TESTO DELL'ESERCIZIO:

LEGGE TATUAGGI E PIERCING: MONTEPARA “TUTELIAMO SALUTE E PROFESSIONISTI”

4 Dicembre 2020 12:37

L’AQUILA – “La proposta di legge approvata dal Consiglio regionale Abruzzo mira a normare un settore carente  di disposizioni  chiare e complete a livello nazionale, il provvedimento ha una duplice finalità: tutelare adeguatamente coloro che scelgono di sottoporsi a tali pratiche e di perfezionare la professionalità degli operatori del settore, infatti l’ ISS dichiara che in Italia quasi sette milioni di persone sono tatuate, più del dodici per cento della popolazione”.

Lo afferma Fabrizio Montepara a margine della conferenza stampa a cui hanno preso parte Vincenzo D’Incecco, capogruppo Lega, Emanuele Marcovecchio (Lega), presidente II Commissione consiliare “Territorio, Ambiente e Infrastrutture, Pino Cipriani, presidente associazione tatuatori abruzzesi, e Paolo Pisciotti presidente associazione piercier abruzzesi.

La norma stabilisce le modalità di svolgimento e l’esercizio dell’attività attraverso la presentazione della SCIA. Individua le competenze della Regione e quelle dei Comuni e le regole per lo svolgimento delle manifestazioni pubbliche di settore; sancisce, anche un riconoscimento per gli Studi Storici, premiando coloro che con coscienza e professionalità svolgono questo lavoro da almeno dieci anni.




Promuove da parte della Regione campagne informative di settore.

“Con questa legge si vuole quindi valorizzare e tutelare questo importante segmento produttivo che negli anni è diventato sempre più integrato nel nostro vivere ed espressione del gusto del contemporaneo – spiega Montepara -. Inoltre, nel provvedimento è previsto  il divieto di eseguire tatuaggi, piercing, dermopigmentazione e trucco ai minori di 18 anni senza il consenso informato e obbligatorio reso personalmente da tutti i soggetti che esercitano la potestà genitoriale. Resta comunque vietato di eseguire dermopigmentazione, trucco e tatuaggi ai minori di 16 anni, e di piercing ai minori di 14 anni, fatto salvo il piercing al lobo dell’orecchio comunque autorizzato tramite consenso informato obbligatorio e reso personalmente dai soggetti che esercitano la potestà genitoriale”.

Vietato anche eseguire tatuaggi nelle parti anatomiche nelle quali sono possibili conseguenze invalidanti o in parti dove è difficile la cicatrizzazione ovvero nei tatuaggi artistici per palpebra, bulbo oculare, mucose genitali, e per i piercing alla palpebra. Vietato infine eliminare tatuaggi in strutture non sanitarie e praticare tatuaggi agli animali, fatta eccezione delle marche identificative. I clienti hanno l’obbligo di sottoscrivere il consenso informato sui rischi legati all’esecuzione e sulle precauzioni da tenere dopo le operazioni di tatuaggio, piercing e dermopigmentazione.

DATI FORNITI:

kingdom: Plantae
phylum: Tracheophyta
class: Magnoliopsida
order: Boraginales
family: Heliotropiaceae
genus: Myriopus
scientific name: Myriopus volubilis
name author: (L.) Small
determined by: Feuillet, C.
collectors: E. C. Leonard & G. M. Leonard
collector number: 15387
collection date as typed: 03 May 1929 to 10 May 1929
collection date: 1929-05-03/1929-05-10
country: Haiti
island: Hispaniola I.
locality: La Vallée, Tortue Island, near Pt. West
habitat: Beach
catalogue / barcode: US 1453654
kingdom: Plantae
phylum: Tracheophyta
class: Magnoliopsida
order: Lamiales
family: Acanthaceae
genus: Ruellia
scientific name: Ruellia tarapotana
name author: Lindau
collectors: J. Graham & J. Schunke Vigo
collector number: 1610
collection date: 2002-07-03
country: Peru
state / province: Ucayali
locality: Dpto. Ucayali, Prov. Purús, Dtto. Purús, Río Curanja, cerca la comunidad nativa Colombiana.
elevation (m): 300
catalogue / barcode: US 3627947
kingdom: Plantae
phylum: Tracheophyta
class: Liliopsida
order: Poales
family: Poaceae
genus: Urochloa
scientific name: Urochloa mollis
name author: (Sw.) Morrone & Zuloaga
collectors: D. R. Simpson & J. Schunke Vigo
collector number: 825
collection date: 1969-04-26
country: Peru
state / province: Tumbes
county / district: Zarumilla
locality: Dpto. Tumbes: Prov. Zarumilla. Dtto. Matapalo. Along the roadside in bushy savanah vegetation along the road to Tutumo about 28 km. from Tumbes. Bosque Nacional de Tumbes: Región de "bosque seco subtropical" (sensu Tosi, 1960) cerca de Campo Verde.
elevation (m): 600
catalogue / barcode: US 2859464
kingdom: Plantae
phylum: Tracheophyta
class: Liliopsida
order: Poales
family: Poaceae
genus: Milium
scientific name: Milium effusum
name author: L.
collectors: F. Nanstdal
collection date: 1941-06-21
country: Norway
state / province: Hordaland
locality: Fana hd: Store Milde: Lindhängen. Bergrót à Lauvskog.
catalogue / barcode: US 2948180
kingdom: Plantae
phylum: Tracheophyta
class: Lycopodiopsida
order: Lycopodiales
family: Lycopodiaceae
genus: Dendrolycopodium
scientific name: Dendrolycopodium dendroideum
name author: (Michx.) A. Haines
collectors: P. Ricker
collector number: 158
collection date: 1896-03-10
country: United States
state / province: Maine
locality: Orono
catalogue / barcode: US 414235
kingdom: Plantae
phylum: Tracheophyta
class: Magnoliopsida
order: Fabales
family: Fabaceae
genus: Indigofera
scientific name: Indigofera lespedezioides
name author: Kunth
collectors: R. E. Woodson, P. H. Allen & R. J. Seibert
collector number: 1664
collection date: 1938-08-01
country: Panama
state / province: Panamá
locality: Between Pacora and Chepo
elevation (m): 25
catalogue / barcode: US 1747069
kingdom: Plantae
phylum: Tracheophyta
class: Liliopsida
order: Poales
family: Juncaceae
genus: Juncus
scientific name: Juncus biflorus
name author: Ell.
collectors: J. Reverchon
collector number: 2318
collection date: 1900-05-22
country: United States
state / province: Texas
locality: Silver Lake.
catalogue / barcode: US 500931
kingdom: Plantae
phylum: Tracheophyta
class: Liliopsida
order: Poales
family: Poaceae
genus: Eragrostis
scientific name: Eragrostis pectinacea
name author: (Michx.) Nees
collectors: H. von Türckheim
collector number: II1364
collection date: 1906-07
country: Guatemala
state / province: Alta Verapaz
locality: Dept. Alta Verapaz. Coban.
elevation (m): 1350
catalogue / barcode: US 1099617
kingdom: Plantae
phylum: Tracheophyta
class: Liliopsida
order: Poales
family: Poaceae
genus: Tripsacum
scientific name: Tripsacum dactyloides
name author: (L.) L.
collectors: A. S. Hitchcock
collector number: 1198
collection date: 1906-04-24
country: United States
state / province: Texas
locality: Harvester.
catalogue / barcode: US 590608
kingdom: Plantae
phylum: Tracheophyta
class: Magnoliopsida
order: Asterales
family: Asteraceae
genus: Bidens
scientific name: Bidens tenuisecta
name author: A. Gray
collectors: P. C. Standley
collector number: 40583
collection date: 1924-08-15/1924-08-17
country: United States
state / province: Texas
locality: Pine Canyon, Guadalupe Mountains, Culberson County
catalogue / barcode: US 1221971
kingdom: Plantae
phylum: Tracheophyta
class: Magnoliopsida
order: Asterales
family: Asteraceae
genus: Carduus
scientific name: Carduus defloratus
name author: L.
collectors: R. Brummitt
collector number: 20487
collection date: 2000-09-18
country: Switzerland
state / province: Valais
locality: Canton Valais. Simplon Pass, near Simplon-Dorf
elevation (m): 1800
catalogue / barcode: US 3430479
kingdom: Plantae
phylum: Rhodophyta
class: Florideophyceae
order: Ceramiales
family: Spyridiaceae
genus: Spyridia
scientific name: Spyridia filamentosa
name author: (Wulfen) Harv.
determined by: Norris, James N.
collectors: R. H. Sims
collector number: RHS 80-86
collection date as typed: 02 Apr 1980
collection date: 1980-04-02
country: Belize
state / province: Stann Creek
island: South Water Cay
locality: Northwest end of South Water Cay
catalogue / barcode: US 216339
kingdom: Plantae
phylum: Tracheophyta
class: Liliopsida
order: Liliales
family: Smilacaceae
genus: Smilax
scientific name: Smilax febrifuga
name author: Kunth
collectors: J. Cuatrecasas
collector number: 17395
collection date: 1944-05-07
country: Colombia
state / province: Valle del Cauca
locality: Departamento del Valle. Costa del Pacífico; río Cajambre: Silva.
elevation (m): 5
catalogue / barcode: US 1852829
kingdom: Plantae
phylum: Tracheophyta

CONSEGNA:
Secondo l'articolo sulla legge regionale per tatuaggi e piercing, sotto quale età resta comunque vietato il piercing, salvo quello al lobo dell'orecchio?

RISPOSTA:
Sotto i 14 anni.